For a start, the passion of the staff is clearly evident. From the friendly greeting, through to the knowledgeable and infectious enthusiasm of Mike de Maine, the Technical Manager, everyone was keen to educate the visitors and answer any queries. Breakfast was served, my kids ate about seventy-four croissants each and we looked at technical plans and 3D renderings of the new section of the aquarium. Mike – who is project managing the work – showed us photos of the new build and shared some of the difficulties that they have experienced: from the unusually varied rock structure underneath the site through to the metalworkers’ strike, which is threatening to push the opening of the new tank back. We were given some startling numbers about cost, concrete and steelwork (I’ll have to look these up, but suffice to say that they were all very big). Also big are the stats on the new tank, from the huge, single-piece 350mm thick acrylic windows to the 10m long tunnel.

And then curator Michael Farquhar gave us a quick run down of the complex operation coming up when they will have to transfer the fish from the current tank to the new one and the challenges that they face in doing it. One of things I didn’t realise is that the old tanks (the Kelp Tank and the Predator Exhibit) are leaking and need repairs. There will need to be some shifting around of stock in order for these repairs to be done – all while the aquarium remains open and the public enjoy their visit.
Tough ask.

Finally, we headed backstage and had a look at the surprisingly shabby roof areas, including the top of the predator and kelp tanks – complete with penguins chilling out on the roof. Sadly, the light wasn’t great and my camera has gone to Hungary with the cat, so please excuse the photos.

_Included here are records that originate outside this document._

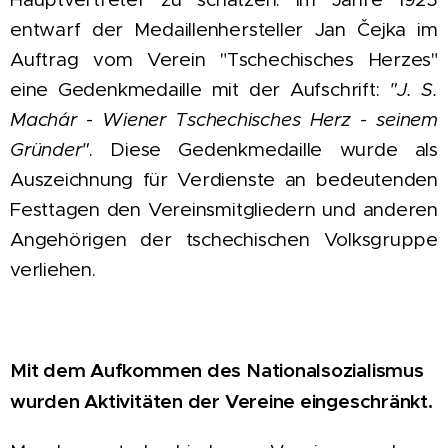
entwarf der Medaillenhersteller Jan Čejka im
Auftrag vom Verein "Tschechisches Herzes"
eine Gedenkmedaille mit der Aufschrift:
"J. S.
Machár - Wiener Tschechisches Herz - seinem
Gründer"
. Diese Gedenkmedaille wurde als
Auszeichnung für Verdienste an bedeutenden
Festtagen den Vereinsmitgliedern und anderen
Angehörigen der tschechischen Volksgruppe
verliehen.
Mit dem Aufkommen des Nationalsozialismus
wurden Aktivitäten der Vereine eingeschränkt.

This is the top of the I&J Predator Exhibit:

      
And part of the filter room, “something” in the lab and a kitchen shopping list.

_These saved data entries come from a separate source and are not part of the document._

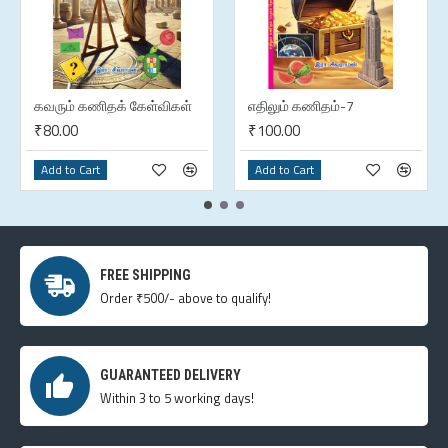
கவரும் கணிதக் கேள்விகள்
எதிலும் கணிதம்-7
₹80.00
₹100.00
Add to Cart
Add to Cart
FREE SHIPPING
Order ₹500/- above to qualify!
GUARANTEED DELIVERY
Within 3 to 5 working days!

You can see some more of my photos here, and some of Mike’s from the building site here.

All in all, a pretty cool and educational couple of hours, and if you are members at the aquarium (and if you’re in Cape Town and you have kids, you really should be) then get yourself along to the next members breakfast – really interesting stuff, nice people and a great way to spend a Saturday morning.